#### [Task objective]
Reproduce only the lines of the material below that start at the line containing "CONTINUE LENDO" and stop at the line containing "cores é crucial.". Keep both end lines.

#### [Data under study]

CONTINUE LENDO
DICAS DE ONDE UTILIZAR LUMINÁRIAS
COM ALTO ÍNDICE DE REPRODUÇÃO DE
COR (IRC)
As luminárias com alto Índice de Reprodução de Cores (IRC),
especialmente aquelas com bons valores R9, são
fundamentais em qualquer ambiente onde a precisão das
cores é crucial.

--

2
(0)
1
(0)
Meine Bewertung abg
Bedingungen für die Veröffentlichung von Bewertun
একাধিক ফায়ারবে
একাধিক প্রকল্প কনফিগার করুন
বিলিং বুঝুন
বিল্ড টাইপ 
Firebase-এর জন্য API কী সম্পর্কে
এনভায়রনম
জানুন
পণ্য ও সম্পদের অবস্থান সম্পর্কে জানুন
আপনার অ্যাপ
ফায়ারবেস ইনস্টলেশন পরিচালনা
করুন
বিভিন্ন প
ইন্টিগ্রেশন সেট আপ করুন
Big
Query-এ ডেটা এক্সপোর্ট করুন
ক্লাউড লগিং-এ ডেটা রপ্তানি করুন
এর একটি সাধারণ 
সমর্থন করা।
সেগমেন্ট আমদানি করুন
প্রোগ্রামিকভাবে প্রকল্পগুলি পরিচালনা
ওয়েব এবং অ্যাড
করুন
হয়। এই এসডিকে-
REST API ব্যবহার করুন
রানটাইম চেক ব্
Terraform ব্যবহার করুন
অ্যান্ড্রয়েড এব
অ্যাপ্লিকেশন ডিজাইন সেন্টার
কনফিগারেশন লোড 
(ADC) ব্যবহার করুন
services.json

#### [Expected answer]
CONTINUE LENDO
DICAS DE ONDE UTILIZAR LUMINÁRIAS
COM ALTO ÍNDICE DE REPRODUÇÃO DE
COR (IRC)
As luminárias com alto Índice de Reprodução de Cores (IRC),
especialmente aquelas com bons valores R9, são
fundamentais em qualquer ambiente onde a precisão das
cores é crucial.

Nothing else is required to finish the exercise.